The results and main conclusions in this paper are summarized in two ways. Regarding the general results of using AutoML in this domain:
The setting of H2O DAI in the process of feature engineering is more explicit for the user. This is particularly useful when testing the creation of new features;
Results of the evaluation and comparison between H2O DAI and TPOT show that both platforms select common features, regardless of the selected model by each platform. The size of the feature space used by each system varies, and neither of them is consistently more or less efficient in this regard;
Classification accuracy when using all the features, without feature selection, remains very close for both systems, over 96%;
The accuracy achieved by AutoML can be increased relative to a hand-tuned classification model, particularly by adjusting the feature selection technique.

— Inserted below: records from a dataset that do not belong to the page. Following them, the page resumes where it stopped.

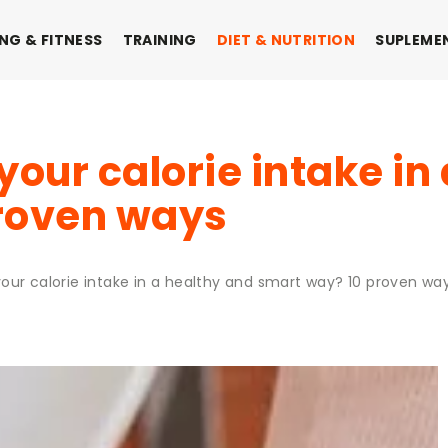
NG & FITNESS
TRAINING
DIET & NUTRITION
SUPLEME
your calorie intake in
roven ways
our calorie intake in a healthy and smart way? 10 proven wa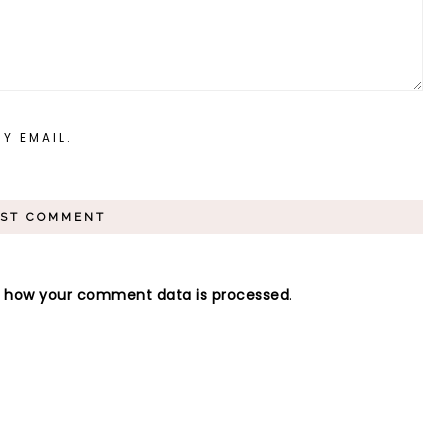
Y EMAIL.
n how your comment data is processed
.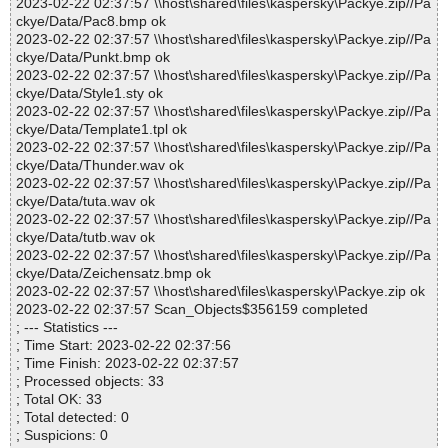
2023-02-22 02:37:57 \\host\shared\files\kaspersky\Packye.zip//Pa
ckye/Data/Pac8.bmp ok
2023-02-22 02:37:57 \\host\shared\files\kaspersky\Packye.zip//Pa
ckye/Data/Punkt.bmp ok
2023-02-22 02:37:57 \\host\shared\files\kaspersky\Packye.zip//Pa
ckye/Data/Style1.sty ok
2023-02-22 02:37:57 \\host\shared\files\kaspersky\Packye.zip//Pa
ckye/Data/Template1.tpl ok
2023-02-22 02:37:57 \\host\shared\files\kaspersky\Packye.zip//Pa
ckye/Data/Thunder.wav ok
2023-02-22 02:37:57 \\host\shared\files\kaspersky\Packye.zip//Pa
ckye/Data/tuta.wav ok
2023-02-22 02:37:57 \\host\shared\files\kaspersky\Packye.zip//Pa
ckye/Data/tutb.wav ok
2023-02-22 02:37:57 \\host\shared\files\kaspersky\Packye.zip//Pa
ckye/Data/Zeichensatz.bmp ok
2023-02-22 02:37:57 \\host\shared\files\kaspersky\Packye.zip ok
2023-02-22 02:37:57 Scan_Objects$356159 completed
; --- Statistics ---
; Time Start: 2023-02-22 02:37:56
; Time Finish: 2023-02-22 02:37:57
; Processed objects: 33
; Total OK: 33
; Total detected: 0
; Suspicions: 0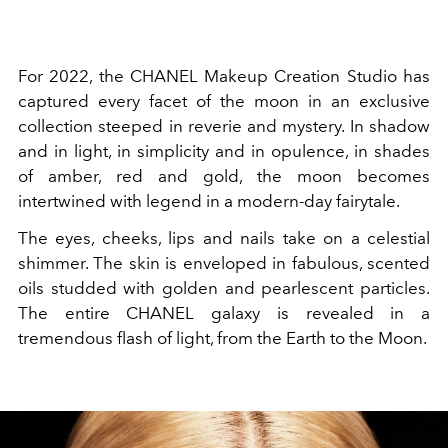
For 2022, the CHANEL Makeup Creation Studio has
captured every facet of the moon in an exclusive
collection steeped in reverie and mystery. In shadow
and in light, in simplicity and in opulence, in shades
of amber, red and gold, the moon becomes
intertwined with legend in a modern-day fairytale.
The eyes, cheeks, lips and nails take on a celestial
shimmer. The skin is enveloped in fabulous, scented
oils studded with golden and pearlescent particles.
The entire CHANEL galaxy is revealed in a
tremendous flash of light, from the Earth to the Moon.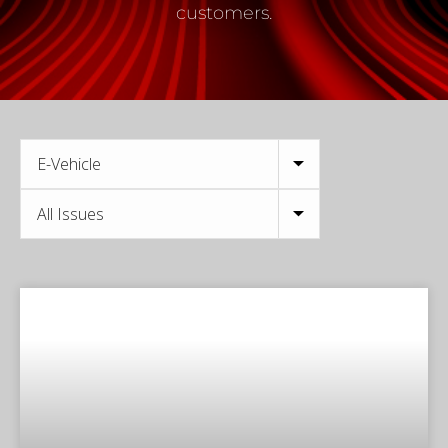
customers.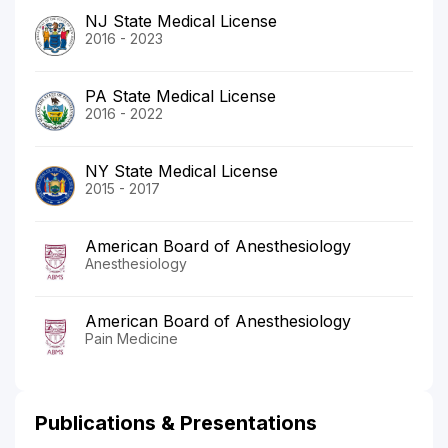
NJ State Medical License
2016 - 2023
PA State Medical License
2016 - 2022
NY State Medical License
2015 - 2017
American Board of Anesthesiology
Anesthesiology
American Board of Anesthesiology
Pain Medicine
Publications & Presentations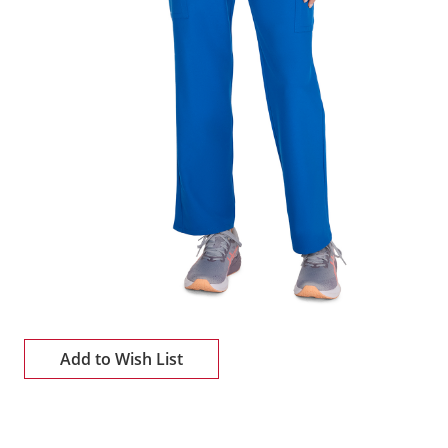
Add to Wish List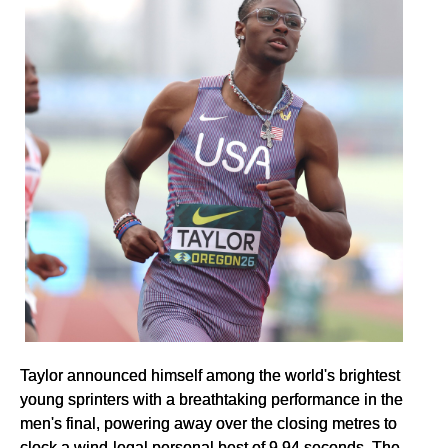
Taylor announced himself among the world's brightest
young sprinters with a breathtaking performance in the
men's final, powering away over the closing metres to
clock a wind-legal personal best of 9.94 seconds. The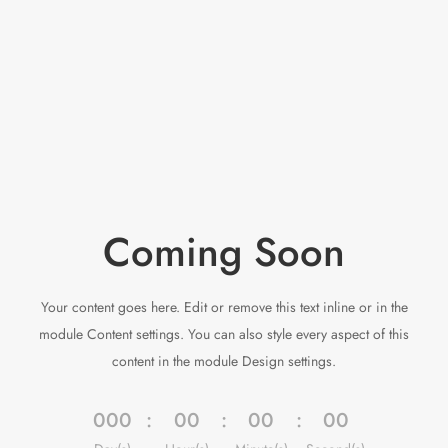
Coming Soon
Your content goes here. Edit or remove this text inline or in the
module Content settings. You can also style every aspect of this
content in the module Design settings.
000
:
00
:
00
:
00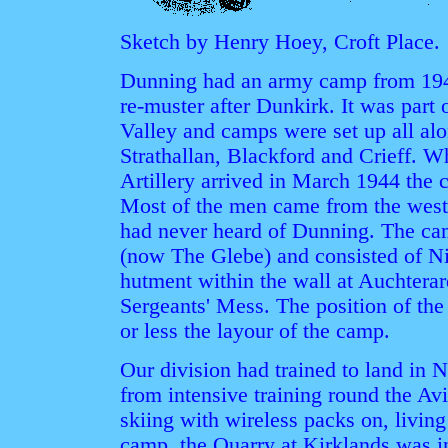
Sketch by Henry Hoey, Croft Place.
Dunning had an army camp from 1940
re-muster after Dunkirk. It was part 
Valley and camps were set up all alon
Strathallan, Blackford and Crieff. 
Artillery arrived in March 1944 the 
Most of the men came from the west
had never heard of Dunning. The ca
(now The Glebe) and consisted of Ni
hutment within the wall at Auchtera
Sergeants' Mess. The position of the
or less the layour of the camp.
Our division had trained to land in
from intensive training round the A
skiing with wireless packs on, living
camp, the Quarry at Kirklands was i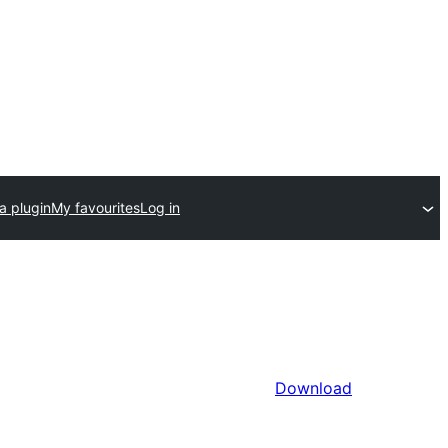
a plugin
My favourites
Log in
Download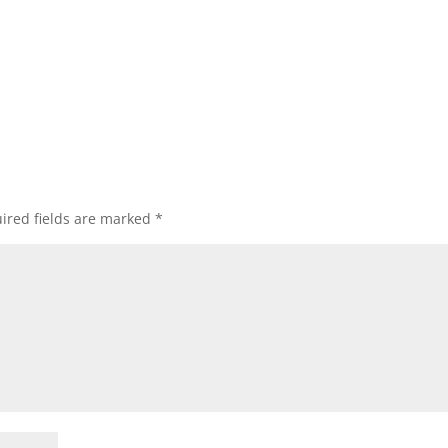
ired fields are marked
*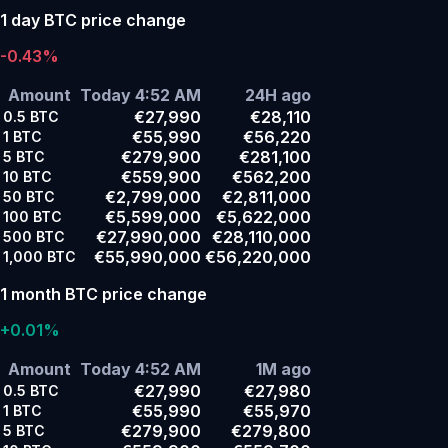
1 day BTC price change
-0.43%
Amount
Today 4:52 AM
24H ago
€27,990
€28,110
0.5
BTC
€55,990
€56,220
1
BTC
€279,900
€281,100
5
BTC
€559,900
€562,200
10
BTC
€2,799,000
€2,811,000
50
BTC
€5,599,000
€5,622,000
100
BTC
€27,990,000
€28,110,000
500
BTC
€55,990,000
€56,220,000
1,000
BTC
1 month BTC price change
+0.01%
Amount
Today 4:52 AM
1M ago
€27,990
€27,980
0.5
BTC
€55,990
€55,970
1
BTC
€279,900
€279,800
5
BTC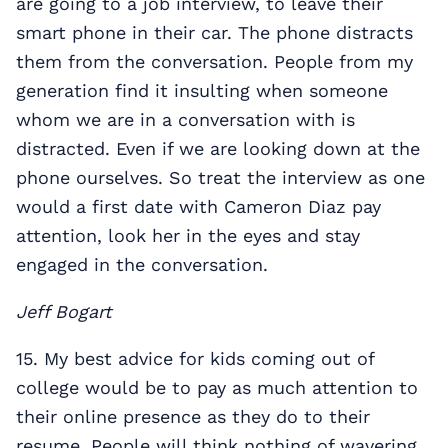
are going to a job interview, to leave their
smart phone in their car. The phone distracts
them from the conversation. People from my
generation find it insulting when someone
whom we are in a conversation with is
distracted. Even if we are looking down at the
phone ourselves. So treat the interview as one
would a first date with Cameron Diaz pay
attention, look her in the eyes and stay
engaged in the conversation.
Jeff Bogart
15. My best advice for kids coming out of
college would be to pay as much attention to
their online presence as they do to their
resume. People will think nothing of wavering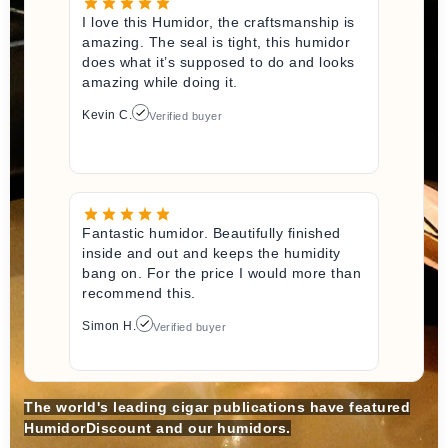
I love this Humidor, the craftsmanship is
amazing. The seal is tight, this humidor
does what it’s supposed to do and looks
amazing while doing it.
Kevin C.
Verified buyer
Fantastic humidor. Beautifully finished
inside and out and keeps the humidity
bang on. For the price I would more than
recommend this.
Simon H.
Verified buyer
The world's leading cigar publications have featured
HumidorDiscount and our humidors.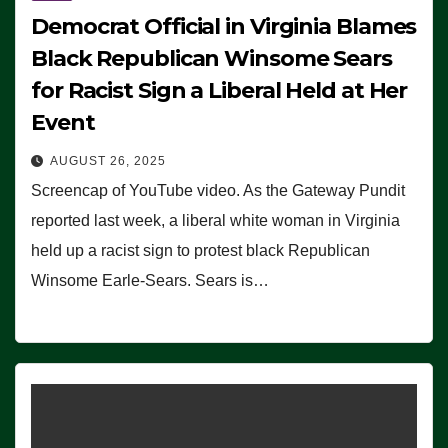
Democrat Official in Virginia Blames
Black Republican Winsome Sears
for Racist Sign a Liberal Held at Her
Event
AUGUST 26, 2025
Screencap of YouTube video. As the Gateway Pundit
reported last week, a liberal white woman in Virginia
held up a racist sign to protest black Republican
Winsome Earle-Sears. Sears is…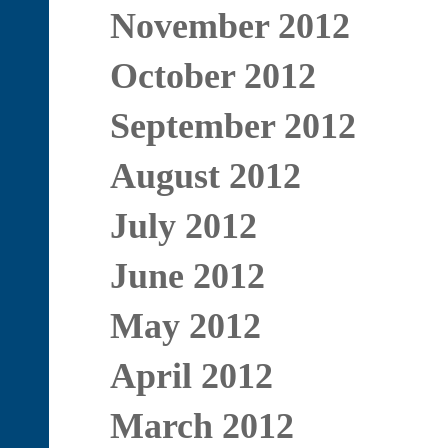
November 2012
October 2012
September 2012
August 2012
July 2012
June 2012
May 2012
April 2012
March 2012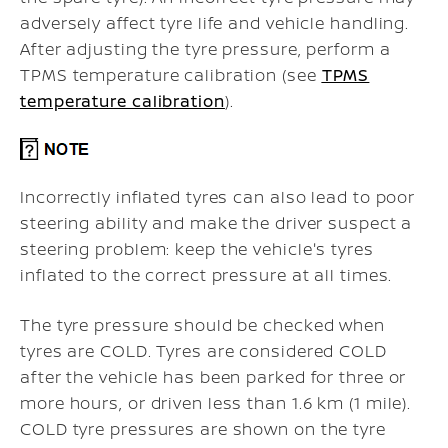
adversely affect tyre life and vehicle handling.
After adjusting the tyre pressure, perform a
TPMS temperature calibration (see
TPMS
temperature calibration
).
Incorrectly inflated tyres can also lead to poor
steering ability and make the driver suspect a
steering problem: keep the vehicle's tyres
inflated to the correct pressure at all times.
The tyre pressure should be checked when
tyres are COLD. Tyres are considered COLD
after the vehicle has been parked for three or
more hours, or driven less than 1.6 km (1 mile).
COLD tyre pressures are shown on the tyre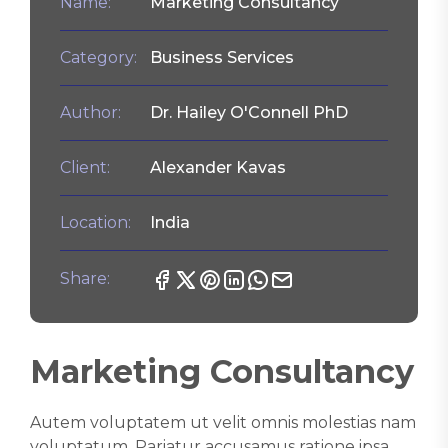
Name:
Marketing Consultancy
Category:
Business Services
Author:
Dr. Hailey O'Connell PhD
Client:
Alexander Kavas
Location:
India
Share:
Marketing Consultancy
Autem voluptatem ut velit omnis molestias nam
voluptatum. Pariatur accusamus ratione ipsa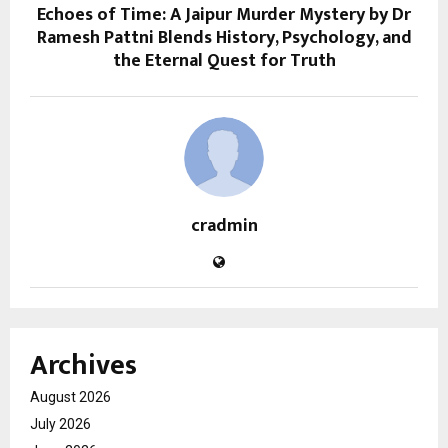
Echoes of Time: A Jaipur Murder Mystery by Dr
Ramesh Pattni Blends History, Psychology, and
the Eternal Quest for Truth
cradmin
Archives
August 2026
July 2026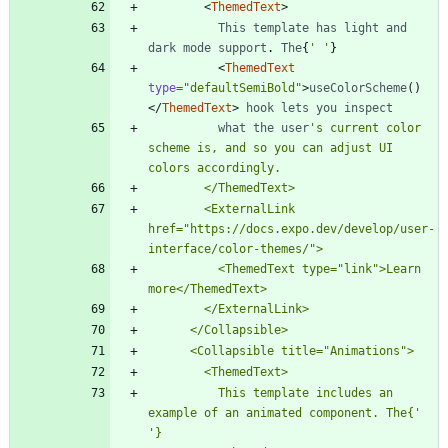
<
ThemedText
>
This
template
has
light
and
dark
mode
support
.
The
{
' '
}
<
ThemedText
type
=
"defaultSemiBold"
>
useColorScheme
(
)
<
/
ThemedText
>
hook
lets
you
inspect
what
the
user
's current color 
scheme is, and so you can adjust UI 
        <ExternalLink 
href="https://docs.expo.dev/develop/user-
          <ThemedText type="link">Learn 
          This template includes an 
example of an animated component. The{'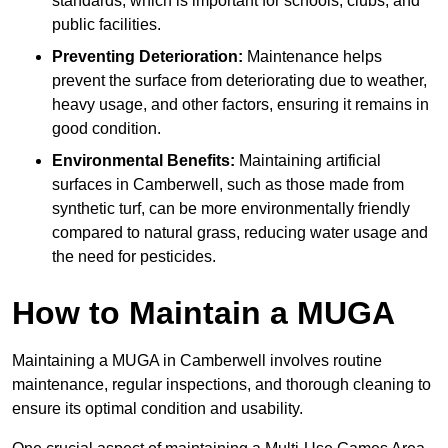
standards, which is important for schools, clubs, and
public facilities.
Preventing Deterioration:
Maintenance helps
prevent the surface from deteriorating due to weather,
heavy usage, and other factors, ensuring it remains in
good condition.
Environmental Benefits:
Maintaining artificial
surfaces in Camberwell, such as those made from
synthetic turf, can be more environmentally friendly
compared to natural grass, reducing water usage and
the need for pesticides.
How to Maintain a MUGA
Maintaining a MUGA in Camberwell involves routine
maintenance, regular inspections, and thorough cleaning to
ensure its optimal condition and usability.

Regarding the feature analysis of the generated AutoML pipelines, we can state the following:
Time-domain statistical features are highly informative. This is verified by the fact that the feature engineering methods provided by the AutoML platforms do not substantially increase the classification accuracy of the ML pipelines. This particularity was identified because of the use of AutoML, and this discovery reduces the requirements of computing other complex features beyond the informative ones;
Classification accuracy over 90% is obtained with 10 features, and over 95% with more than 13 features, for each failure mode, when problem-specific features are selected based on the relative feature importance. The use of AutoML permitted to set the proper number of features, and this directly improves the generalization capability of the ML model for fault diagnosis;
Common features for all three failures modes can be selected based on average values of feature importance across all problems. These common features are highly informative as they achieve a classification accuracy over 96%. Moreover, the common set of features are ranked as highly informative for all problems by both AutoML systems. The analysis and use of the same set of features for all three failure modes has not been previously reported in the literature;
The accuracy of the classifiers obtained by AutoML are highly competitive with the state-of-the-art in this domain, reaching 96% of accuracy and even 99% in some failure modes. For comparison, accuracy by manual design of ML pipelines has been reported of up to 97% on the same datasets. This result verifies the power of the pipelines created from AutoML.
Future works can be focused on testing other AutoML platforms, like Neural Architecture Search (NAS) developed by Google DeepMind Team, to evaluate neural network architectures or a Bayesian approach, such as Auto-Sklearn [
82], for the case study presented in this work.